▶ [Instructions for the task] Your answer needs to include each line of the records in which the string "Description" can be found.

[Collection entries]

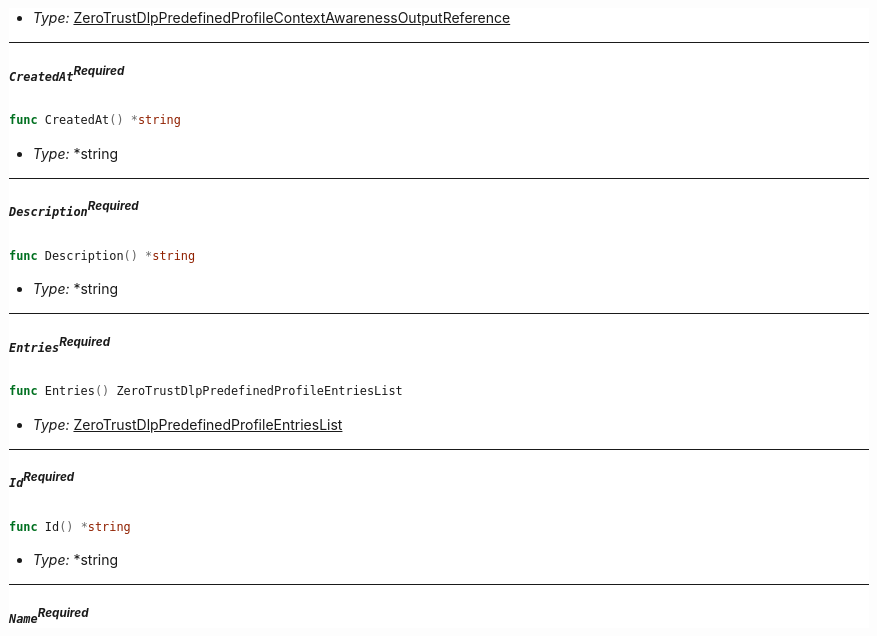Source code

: - *Type:* <a href="#@cdktf/provider-cloudflare.zeroTrustDlpPredefinedProfile.ZeroTrustDlpPredefinedProfileContextAwarenessOutputReference">ZeroTrustDlpPredefinedProfileContextAwarenessOutputReference</a>

---

##### `CreatedAt`<sup>Required</sup> <a name="CreatedAt" id="@cdktf/provider-cloudflare.zeroTrustDlpPredefinedProfile.ZeroTrustDlpPredefinedProfile.property.createdAt"></a>

```go
func CreatedAt() *string
```

- *Type:* *string

---

##### `Description`<sup>Required</sup> <a name="Description" id="@cdktf/provider-cloudflare.zeroTrustDlpPredefinedProfile.ZeroTrustDlpPredefinedProfile.property.description"></a>

```go
func Description() *string
```

- *Type:* *string

---

##### `Entries`<sup>Required</sup> <a name="Entries" id="@cdktf/provider-cloudflare.zeroTrustDlpPredefinedProfile.ZeroTrustDlpPredefinedProfile.property.entries"></a>

```go
func Entries() ZeroTrustDlpPredefinedProfileEntriesList
```

- *Type:* <a href="#@cdktf/provider-cloudflare.zeroTrustDlpPredefinedProfile.ZeroTrustDlpPredefinedProfileEntriesList">ZeroTrustDlpPredefinedProfileEntriesList</a>

---

##### `Id`<sup>Required</sup> <a name="Id" id="@cdktf/provider-cloudflare.zeroTrustDlpPredefinedProfile.ZeroTrustDlpPredefinedProfile.property.id"></a>

```go
func Id() *string
```

- *Type:* *string

---

##### `Name`<sup>Required</sup> <a name="Name" id="@cdktf/provider-cloudflare.zeroTrustDlpPredefinedProfile.ZeroTrustDlpPredefinedProfile.property.name"></a>
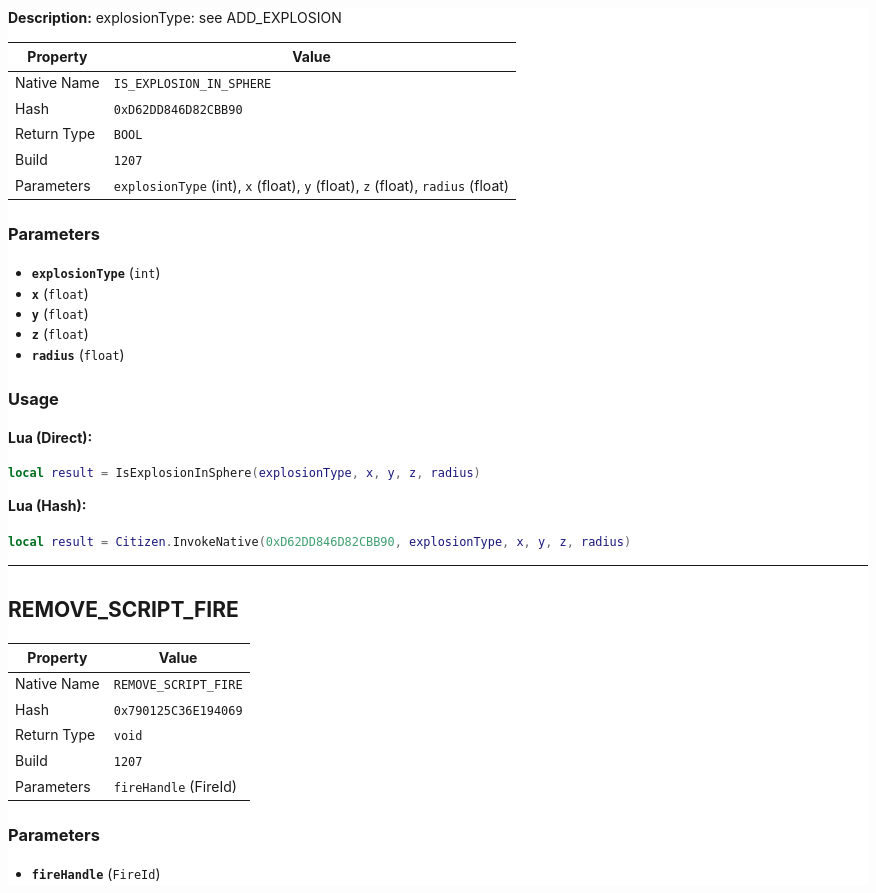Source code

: **Description:** explosionType: see ADD_EXPLOSION

| Property | Value |
|----------|-------|
| Native Name | `IS_EXPLOSION_IN_SPHERE` |
| Hash | `0xD62DD846D82CBB90` |
| Return Type | `BOOL` |
| Build | `1207` |
| Parameters | `explosionType` (int), `x` (float), `y` (float), `z` (float), `radius` (float) |

### Parameters

- **`explosionType`** (`int`)
- **`x`** (`float`)
- **`y`** (`float`)
- **`z`** (`float`)
- **`radius`** (`float`)

### Usage

**Lua (Direct):**
```lua
local result = IsExplosionInSphere(explosionType, x, y, z, radius)
```

**Lua (Hash):**
```lua
local result = Citizen.InvokeNative(0xD62DD846D82CBB90, explosionType, x, y, z, radius)
```


---

## REMOVE_SCRIPT_FIRE

| Property | Value |
|----------|-------|
| Native Name | `REMOVE_SCRIPT_FIRE` |
| Hash | `0x790125C36E194069` |
| Return Type | `void` |
| Build | `1207` |
| Parameters | `fireHandle` (FireId) |

### Parameters

- **`fireHandle`** (`FireId`)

▶ [Answer area]
##### `Description`<sup>Required</sup> <a name="Description" id="@cdktf/provider-cloudflare.zeroTrustDlpPredefinedProfile.ZeroTrustDlpPredefinedProfile.property.description"></a>
func Description() *string
: **Description:** explosionType: see ADD_EXPLOSION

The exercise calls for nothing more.